Trapped 14-Month-Old Baby Rescued From Inside Bank's Vault

Rescue workers were able to reach the crying toddler, trapped four hours.

ByABC News
February 26, 2011, 3:37 PM

Feb. 26, 2011— -- Firefighters worked ferociously for several hours last night to free a 14-month-old toddler who had wandered into Conyers, Ga., bank vault and became trapped.

After pumping oxygen into the air-tight vault at the Wells Fargo bank in Conyers, rescue workers and a safe technician were able to reach the crying toddler, who was trapped for approximately four hours.

According to a spokesman for the Conyers Police Department, the baby and her mother, who are the grandchild and daughter of one of the bank's employees, were inside the premises at the bank's closing time.

Soon the toddler began to wander around the bank, and unbeknownst to her mother, walked into the bank's vault.

The vault, which is fitted with a time-lock close, must have shut immediately after the child wandered inside, according to ABC News affiliate WSB-TV in Atlanta.

"During close down this evening, customers had left the bank and the toddler walked off and walked into the vault and just about the time the vault closed with its time lock," Mike Lee of the Rockdale County Fire Department said.

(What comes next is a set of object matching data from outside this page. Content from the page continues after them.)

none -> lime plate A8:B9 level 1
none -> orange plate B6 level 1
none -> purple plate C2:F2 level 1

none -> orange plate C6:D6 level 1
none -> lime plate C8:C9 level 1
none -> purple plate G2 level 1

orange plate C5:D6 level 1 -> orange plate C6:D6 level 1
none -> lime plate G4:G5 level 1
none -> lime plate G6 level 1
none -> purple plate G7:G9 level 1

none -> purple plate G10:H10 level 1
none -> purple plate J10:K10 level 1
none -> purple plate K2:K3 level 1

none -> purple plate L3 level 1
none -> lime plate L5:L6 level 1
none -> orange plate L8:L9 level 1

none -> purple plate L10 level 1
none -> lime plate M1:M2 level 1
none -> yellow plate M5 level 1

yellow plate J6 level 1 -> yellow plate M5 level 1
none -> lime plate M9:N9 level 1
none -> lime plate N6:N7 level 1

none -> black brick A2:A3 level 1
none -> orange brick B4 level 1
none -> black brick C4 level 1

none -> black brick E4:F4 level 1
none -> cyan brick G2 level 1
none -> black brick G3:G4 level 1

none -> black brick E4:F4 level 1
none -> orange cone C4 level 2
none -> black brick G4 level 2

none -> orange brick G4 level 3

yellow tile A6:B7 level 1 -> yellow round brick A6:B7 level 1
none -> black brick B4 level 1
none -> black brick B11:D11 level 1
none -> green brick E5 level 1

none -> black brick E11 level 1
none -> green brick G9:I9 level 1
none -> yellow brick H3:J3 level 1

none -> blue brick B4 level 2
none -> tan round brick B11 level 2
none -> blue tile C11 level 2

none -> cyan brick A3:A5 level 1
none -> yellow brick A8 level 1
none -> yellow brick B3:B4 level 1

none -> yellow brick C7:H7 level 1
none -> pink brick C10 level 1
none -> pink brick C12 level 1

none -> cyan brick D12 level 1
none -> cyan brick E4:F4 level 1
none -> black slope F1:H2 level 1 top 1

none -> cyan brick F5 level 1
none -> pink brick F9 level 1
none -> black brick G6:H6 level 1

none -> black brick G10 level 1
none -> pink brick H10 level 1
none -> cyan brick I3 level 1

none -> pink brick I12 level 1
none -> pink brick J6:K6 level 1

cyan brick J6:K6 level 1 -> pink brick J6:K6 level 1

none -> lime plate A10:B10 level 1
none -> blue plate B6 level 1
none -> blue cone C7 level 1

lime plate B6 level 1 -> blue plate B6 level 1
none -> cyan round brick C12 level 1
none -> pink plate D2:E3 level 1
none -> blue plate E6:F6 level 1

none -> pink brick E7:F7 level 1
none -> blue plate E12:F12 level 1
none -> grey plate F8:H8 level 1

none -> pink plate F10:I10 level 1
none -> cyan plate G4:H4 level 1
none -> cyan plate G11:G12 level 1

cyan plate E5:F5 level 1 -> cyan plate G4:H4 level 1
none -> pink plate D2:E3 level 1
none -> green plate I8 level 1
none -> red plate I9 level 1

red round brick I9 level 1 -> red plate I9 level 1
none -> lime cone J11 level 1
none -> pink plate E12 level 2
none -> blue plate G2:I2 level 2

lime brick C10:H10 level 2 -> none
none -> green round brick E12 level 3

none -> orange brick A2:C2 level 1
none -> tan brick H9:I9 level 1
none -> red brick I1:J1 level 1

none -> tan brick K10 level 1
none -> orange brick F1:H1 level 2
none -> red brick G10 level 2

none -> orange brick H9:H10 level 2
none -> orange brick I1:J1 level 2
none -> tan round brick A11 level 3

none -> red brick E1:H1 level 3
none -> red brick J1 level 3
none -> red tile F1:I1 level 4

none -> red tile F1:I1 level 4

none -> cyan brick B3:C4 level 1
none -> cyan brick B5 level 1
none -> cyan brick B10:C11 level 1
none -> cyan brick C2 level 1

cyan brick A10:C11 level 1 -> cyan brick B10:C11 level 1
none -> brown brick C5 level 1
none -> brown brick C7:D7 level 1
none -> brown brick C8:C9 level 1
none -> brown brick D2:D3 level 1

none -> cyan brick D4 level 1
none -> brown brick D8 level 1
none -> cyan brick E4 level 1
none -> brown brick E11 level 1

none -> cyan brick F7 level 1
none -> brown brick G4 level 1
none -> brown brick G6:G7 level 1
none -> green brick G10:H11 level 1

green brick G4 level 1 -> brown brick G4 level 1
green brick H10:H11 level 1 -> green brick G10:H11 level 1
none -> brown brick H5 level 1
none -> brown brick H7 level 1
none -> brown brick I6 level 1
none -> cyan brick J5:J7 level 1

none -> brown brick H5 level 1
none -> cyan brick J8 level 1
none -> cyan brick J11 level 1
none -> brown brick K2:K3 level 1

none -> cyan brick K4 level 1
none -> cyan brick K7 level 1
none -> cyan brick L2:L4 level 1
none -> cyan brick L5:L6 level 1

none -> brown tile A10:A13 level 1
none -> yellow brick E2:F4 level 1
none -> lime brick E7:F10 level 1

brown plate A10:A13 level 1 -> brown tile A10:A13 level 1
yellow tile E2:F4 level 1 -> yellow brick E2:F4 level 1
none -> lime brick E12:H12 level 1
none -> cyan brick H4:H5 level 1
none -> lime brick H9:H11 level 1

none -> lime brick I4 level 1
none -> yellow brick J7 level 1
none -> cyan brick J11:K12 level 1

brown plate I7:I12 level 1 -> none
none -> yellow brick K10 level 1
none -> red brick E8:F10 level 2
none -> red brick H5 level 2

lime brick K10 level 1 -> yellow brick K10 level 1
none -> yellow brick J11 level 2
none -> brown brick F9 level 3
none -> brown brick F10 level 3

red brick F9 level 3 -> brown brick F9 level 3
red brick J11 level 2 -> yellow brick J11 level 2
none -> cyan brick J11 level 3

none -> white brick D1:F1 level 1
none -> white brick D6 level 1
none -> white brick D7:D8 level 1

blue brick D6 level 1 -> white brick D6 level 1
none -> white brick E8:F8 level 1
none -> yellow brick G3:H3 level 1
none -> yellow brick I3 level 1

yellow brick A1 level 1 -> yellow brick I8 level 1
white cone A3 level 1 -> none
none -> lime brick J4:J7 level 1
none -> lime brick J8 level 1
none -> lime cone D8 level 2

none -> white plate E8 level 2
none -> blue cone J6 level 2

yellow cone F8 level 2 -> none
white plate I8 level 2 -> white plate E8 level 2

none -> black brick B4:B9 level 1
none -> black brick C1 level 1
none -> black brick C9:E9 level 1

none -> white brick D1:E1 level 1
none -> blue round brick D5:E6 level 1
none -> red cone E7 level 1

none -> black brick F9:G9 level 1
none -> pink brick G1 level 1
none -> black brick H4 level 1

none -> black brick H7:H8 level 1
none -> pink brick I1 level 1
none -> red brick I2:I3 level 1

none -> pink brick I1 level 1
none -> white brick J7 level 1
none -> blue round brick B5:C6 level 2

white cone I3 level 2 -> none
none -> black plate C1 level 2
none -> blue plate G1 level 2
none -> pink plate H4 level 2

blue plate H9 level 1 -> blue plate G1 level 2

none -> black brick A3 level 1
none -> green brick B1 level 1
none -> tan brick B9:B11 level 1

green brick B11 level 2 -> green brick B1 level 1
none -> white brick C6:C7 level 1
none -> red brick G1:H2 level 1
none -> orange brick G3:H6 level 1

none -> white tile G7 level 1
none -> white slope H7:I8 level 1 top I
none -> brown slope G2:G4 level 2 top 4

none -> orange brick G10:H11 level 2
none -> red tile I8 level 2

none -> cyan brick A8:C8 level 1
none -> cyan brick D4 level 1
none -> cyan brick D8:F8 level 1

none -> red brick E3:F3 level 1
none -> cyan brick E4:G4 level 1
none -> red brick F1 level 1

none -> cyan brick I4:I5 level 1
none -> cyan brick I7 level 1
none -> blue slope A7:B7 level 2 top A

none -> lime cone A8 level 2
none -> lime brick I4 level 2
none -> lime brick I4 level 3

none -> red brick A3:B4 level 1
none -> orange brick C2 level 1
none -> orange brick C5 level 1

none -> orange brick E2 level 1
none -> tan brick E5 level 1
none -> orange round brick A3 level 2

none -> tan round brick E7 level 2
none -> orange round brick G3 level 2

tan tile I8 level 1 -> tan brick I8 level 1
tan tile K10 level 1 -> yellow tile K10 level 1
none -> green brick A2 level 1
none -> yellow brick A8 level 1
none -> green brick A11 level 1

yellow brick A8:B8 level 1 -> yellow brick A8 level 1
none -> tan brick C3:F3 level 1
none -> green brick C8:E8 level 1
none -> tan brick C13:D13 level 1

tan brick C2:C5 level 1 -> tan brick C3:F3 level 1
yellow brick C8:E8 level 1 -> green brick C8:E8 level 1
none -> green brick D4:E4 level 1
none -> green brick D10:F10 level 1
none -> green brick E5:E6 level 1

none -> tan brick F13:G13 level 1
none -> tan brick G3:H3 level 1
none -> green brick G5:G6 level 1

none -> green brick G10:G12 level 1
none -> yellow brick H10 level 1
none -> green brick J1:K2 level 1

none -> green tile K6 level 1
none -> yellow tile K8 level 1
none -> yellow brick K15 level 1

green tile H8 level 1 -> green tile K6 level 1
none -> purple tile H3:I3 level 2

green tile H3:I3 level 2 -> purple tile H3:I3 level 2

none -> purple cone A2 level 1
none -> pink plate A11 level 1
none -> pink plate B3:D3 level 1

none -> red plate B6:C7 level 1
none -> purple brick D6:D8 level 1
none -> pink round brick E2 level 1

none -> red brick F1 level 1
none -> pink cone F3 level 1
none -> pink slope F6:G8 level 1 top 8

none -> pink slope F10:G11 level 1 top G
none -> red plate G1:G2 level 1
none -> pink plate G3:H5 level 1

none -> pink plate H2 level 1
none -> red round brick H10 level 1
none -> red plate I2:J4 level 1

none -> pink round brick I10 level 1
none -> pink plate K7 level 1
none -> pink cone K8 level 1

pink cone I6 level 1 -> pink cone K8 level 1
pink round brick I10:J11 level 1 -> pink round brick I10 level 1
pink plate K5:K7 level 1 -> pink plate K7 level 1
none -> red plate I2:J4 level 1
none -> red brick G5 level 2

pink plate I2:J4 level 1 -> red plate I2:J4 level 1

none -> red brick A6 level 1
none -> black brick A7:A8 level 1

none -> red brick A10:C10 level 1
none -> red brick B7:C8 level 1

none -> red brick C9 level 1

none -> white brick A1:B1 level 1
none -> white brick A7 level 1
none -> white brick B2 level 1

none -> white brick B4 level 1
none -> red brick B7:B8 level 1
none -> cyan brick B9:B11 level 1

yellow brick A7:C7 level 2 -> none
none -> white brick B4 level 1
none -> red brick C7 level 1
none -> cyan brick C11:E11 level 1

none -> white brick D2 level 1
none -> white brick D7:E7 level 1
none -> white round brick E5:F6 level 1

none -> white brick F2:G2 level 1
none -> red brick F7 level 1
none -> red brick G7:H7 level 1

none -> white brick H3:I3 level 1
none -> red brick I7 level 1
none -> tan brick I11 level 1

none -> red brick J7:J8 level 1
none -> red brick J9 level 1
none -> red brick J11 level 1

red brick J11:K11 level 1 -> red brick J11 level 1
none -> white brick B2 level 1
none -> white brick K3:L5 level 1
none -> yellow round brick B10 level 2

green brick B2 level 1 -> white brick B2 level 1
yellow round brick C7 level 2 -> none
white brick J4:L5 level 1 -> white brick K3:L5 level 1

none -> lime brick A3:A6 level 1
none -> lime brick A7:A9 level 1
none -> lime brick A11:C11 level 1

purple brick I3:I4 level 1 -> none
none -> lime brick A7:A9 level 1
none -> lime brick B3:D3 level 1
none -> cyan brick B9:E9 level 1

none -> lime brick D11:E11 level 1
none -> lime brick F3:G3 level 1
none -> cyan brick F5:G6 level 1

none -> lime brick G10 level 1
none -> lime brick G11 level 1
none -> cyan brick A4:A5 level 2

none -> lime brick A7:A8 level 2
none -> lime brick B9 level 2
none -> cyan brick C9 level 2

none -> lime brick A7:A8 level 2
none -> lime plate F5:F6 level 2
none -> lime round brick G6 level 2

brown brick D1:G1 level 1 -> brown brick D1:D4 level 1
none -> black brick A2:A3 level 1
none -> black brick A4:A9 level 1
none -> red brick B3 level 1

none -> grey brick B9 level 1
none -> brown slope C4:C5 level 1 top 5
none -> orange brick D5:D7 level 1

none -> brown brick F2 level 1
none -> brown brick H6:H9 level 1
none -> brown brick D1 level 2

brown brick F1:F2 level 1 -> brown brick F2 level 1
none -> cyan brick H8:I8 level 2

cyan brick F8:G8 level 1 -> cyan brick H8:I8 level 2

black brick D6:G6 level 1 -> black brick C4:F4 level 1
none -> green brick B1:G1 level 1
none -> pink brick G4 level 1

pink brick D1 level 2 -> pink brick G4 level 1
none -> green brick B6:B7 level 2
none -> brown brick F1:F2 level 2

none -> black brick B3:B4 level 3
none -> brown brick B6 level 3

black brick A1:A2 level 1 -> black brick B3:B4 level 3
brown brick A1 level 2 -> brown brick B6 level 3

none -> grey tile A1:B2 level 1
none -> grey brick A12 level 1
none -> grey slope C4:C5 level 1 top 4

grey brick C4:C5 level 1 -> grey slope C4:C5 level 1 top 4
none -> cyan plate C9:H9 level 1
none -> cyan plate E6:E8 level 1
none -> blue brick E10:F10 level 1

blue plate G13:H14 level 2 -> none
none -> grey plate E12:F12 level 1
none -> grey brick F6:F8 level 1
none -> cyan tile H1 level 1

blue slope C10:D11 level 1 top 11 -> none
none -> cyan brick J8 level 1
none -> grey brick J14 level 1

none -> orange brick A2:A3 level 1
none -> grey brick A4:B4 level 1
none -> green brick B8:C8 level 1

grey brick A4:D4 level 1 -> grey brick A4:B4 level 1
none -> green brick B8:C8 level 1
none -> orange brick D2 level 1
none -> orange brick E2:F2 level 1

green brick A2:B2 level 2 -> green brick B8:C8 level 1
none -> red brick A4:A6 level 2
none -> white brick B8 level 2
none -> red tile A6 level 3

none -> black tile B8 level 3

After an unsuccessful search, bank staff assumed the child was inside the vault, and they quickly contacted authorities were quickly contacted.

Conyers Police Chief Gene Wilson told The Associated Press it was a "very tense scene " and that it took approximately four hours after the vault locked the child inside for her to be rescued.

"That was one of the better moments I've ever witnessed," Wilson said of the rescue.Ron Snively, the safe technician brought in to free the trapped child, told WSB-TV that the job was nothing out of the ordinary for him -- except for the child.

"This is what I do all the time, other than a child being in there it was an easy job. You take the drill point and unlock it," he said.

"She was crying before I got to her. She was scared because of the drilling noise and all that, but once I heard her crying I knew everything was okay, it was just a matter of time," he added.